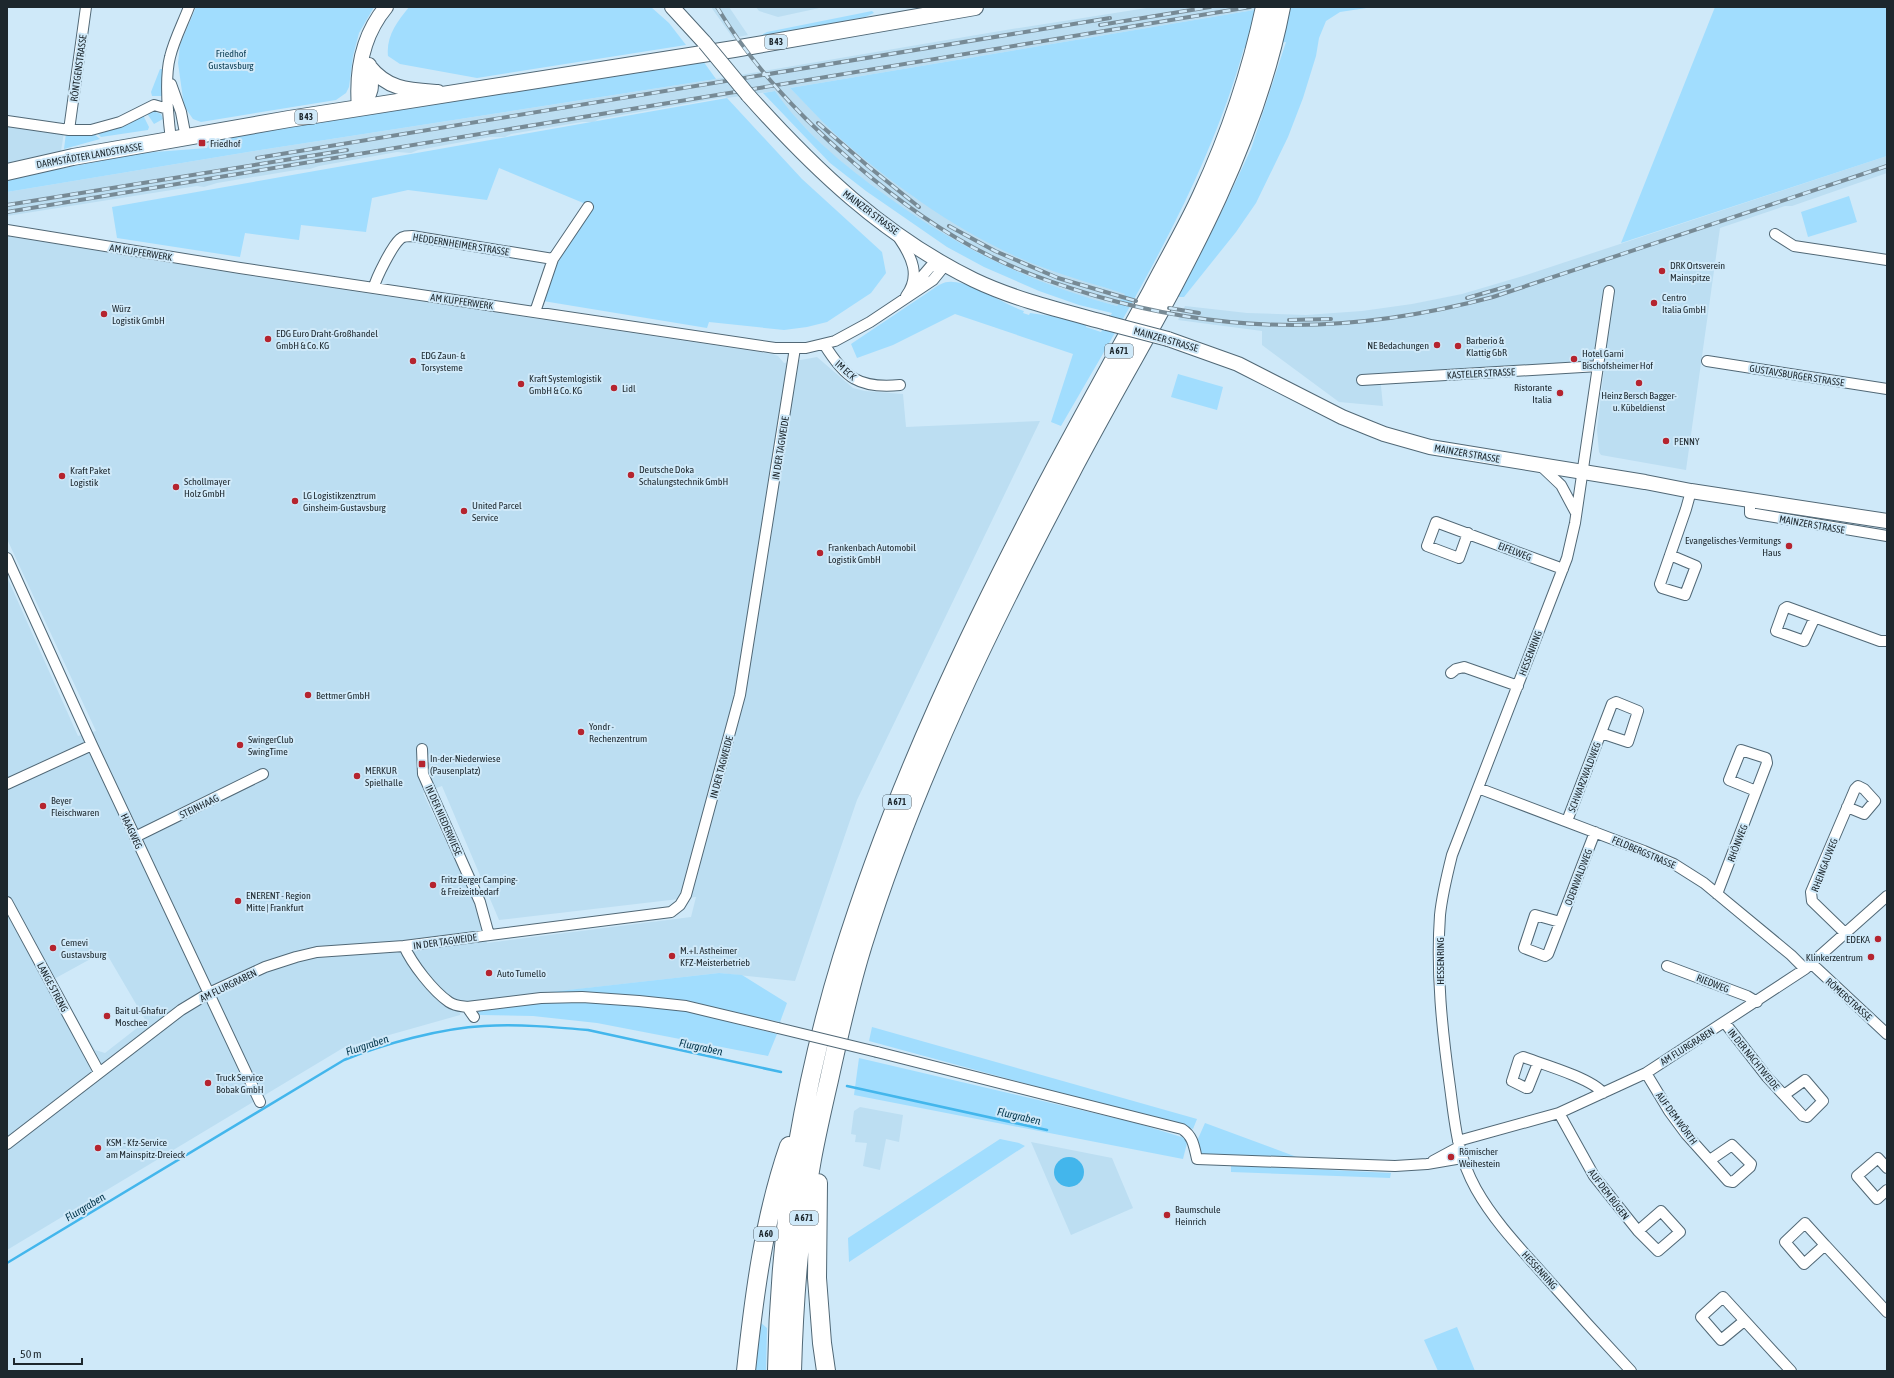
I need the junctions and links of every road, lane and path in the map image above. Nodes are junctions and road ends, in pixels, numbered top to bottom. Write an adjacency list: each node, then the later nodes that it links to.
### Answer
1 (86, 7): 14 (street, RÖNTGENSTRASSE)
2 (189, 7): 9 (street)
3 (386, 7): 8 (main road)
4 (672, 7): 19 (main road, MAINZER STRASSE, bridge)
5 (974, 7): 10 (main road, B 43)
6 (1265, 7): 84 (highway, A 671)
7 (1281, 7): 78 (highway, A 671)
8 (364, 64): 10 (main road); 11 (main road)
9 (169, 78): 12 (street); 15 (street)
10 (454, 93): 11 (main road, B 43)
11 (358, 108): 15 (main road, B 43)
12 (168, 109): 14 (street); 15 (street)
13 (7, 121): 14 (street)
14 (69, 130)
15 (178, 139): 16 (main road, DARMSTÄDTER LANDSTRASSE / B 43)
16 (7, 172)
17 (588, 207): 21 (street)
18 (7, 230): 25 (street, AM KUPFERWERK)
19 (893, 230): 23 (main road, MAINZER STRASSE); 24 (street)
20 (1775, 234): 22 (street)
21 (553, 259): 25 (street, HEDDERNHEIMER STRASSE); 28 (street)
22 (1887, 260)
23 (946, 264): 24 (street, AM KUPFERWERK); 27 (street, AM KUPFERWERK); 36 (main road, MAINZER STRASSE, bridge)
24 (912, 287): 27 (street, AM KUPFERWERK)
25 (374, 288): 28 (street, AM KUPFERWERK)
26 (1609, 291): 32 (street)
27 (905, 298): 29 (street, AM KUPFERWERK)
28 (535, 312): 30 (street, AM KUPFERWERK)
29 (824, 344): 30 (street, AM KUPFERWERK); 34 (street, IM ECK)
30 (795, 348): 67 (street, IN DER TAGWEIDE)
31 (1707, 361): 35 (street, GUSTAVSBURGER STRASSE)
32 (1599, 366): 33 (street, KASTELER STRASSE); 37 (street)
33 (1362, 380)
34 (900, 385)
35 (1887, 388)
36 (1541, 466): 37 (main road, MAINZER STRASSE); 40 (street)
37 (1582, 472): 38 (main road, MAINZER STRASSE); 40 (street, HESSENRING)
38 (1690, 491): 39 (main road, MAINZER STRASSE); 44 (street)
39 (1750, 500): 41 (main road, MAINZER STRASSE); 43 (street, MAINZER STRASSE)
40 (1576, 513): 46 (street, HESSENRING)
41 (1887, 521)
42 (1468, 533): 46 (street, EIFELWEG)
43 (1887, 536)
44 (1670, 555)
45 (7, 558): 52 (street, HAAGWEG)
46 (1563, 569): 50 (street, HESSENRING)
47 (1815, 618): 48 (street)
48 (1887, 641)
49 (1451, 673): 50 (street)
50 (1518, 686): 56 (street, HESSENRING)
51 (1601, 733): 59 (street, SCHWARZWALDWEG)
52 (92, 745): 55 (street); 61 (street, HAAGWEG)
53 (422, 749): 67 (street, IN DER NIEDERWIESE)
54 (263, 774): 61 (street, STEINHAAG)
55 (7, 784)
56 (1478, 788): 59 (street, FELDBERGSTRASSE); 87 (street, HESSENRING)
57 (1756, 791): 62 (street, RHÖNWEG)
58 (1847, 807): 66 (street, RHEINGAUWEG)
59 (1567, 821): 60 (street, FELDBERGSTRASSE)
60 (1595, 832): 62 (street, FELDBERGSTRASSE); 65 (street, ODENWALDWEG)
61 (135, 837): 71 (street, HAAGWEG)
62 (1717, 894): 70 (street, FELDBERGSTRASSE)
63 (1887, 896): 66 (street, AM FLURGRABEN)
64 (7, 902): 79 (street, LANGE STRENG)
65 (1560, 922)
66 (1846, 934): 70 (street, AM FLURGRABEN)
67 (489, 935): 68 (street, IN DER TAGWEIDE)
68 (404, 946): 71 (street, AM FLURGRABEN); 73 (street)
69 (1667, 966): 72 (street, RIEDWEG)
70 (1809, 967): 72 (street, AM FLURGRABEN); 76 (street, RÖMERSTRASSE)
71 (209, 993): 79 (street, AM FLURGRABEN); 83 (street, HAAGWEG)
72 (1757, 1002): 75 (street, AM FLURGRABEN)
73 (467, 1007): 74 (street); 90 (street, bridge)
74 (474, 1016)
75 (1725, 1023): 80 (street, AM FLURGRABEN); 82 (street, IN DER NACHTWEIDE)
76 (1887, 1034)
77 (1538, 1062): 81 (street)
78 (832, 1067): 99 (highway, A 671); 100 (highway, A 671)
79 (99, 1072): 86 (street, AM FLURGRABEN)
80 (1646, 1073): 81 (street, AM FLURGRABEN); 89 (street, AUF DEM WÖRTH)
81 (1603, 1093): 85 (street, AM FLURGRABEN)
82 (1784, 1095)
83 (260, 1102)
84 (806, 1102): 97 (highway, A 60); 98 (highway, A 60)
85 (1559, 1113): 87 (street, AM FLURGRABEN); 93 (street, AUF DEM BÜGEN)
86 (7, 1144)
87 (1458, 1144): 88 (street, HESSENRING); 90 (street, AM FLURGRABEN)
88 (1462, 1158): 90 (street); 101 (street, HESSENRING)
89 (1710, 1160)
90 (1427, 1164)
91 (1887, 1168): 92 (street)
92 (1887, 1190)
93 (1638, 1231)
94 (1825, 1245): 95 (street)
95 (1887, 1312)
96 (1744, 1321): 102 (street)
97 (746, 1371)
98 (776, 1371)
99 (792, 1371)
100 (826, 1371)
101 (1631, 1371)
102 (1791, 1371)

========================

### Task details
Copy each line of the data that includes the word "highway".

### Final answer
6 (1265, 7): 84 (highway, A 671)
7 (1281, 7): 78 (highway, A 671)
78 (832, 1067): 99 (highway, A 671); 100 (highway, A 671)
84 (806, 1102): 97 (highway, A 60); 98 (highway, A 60)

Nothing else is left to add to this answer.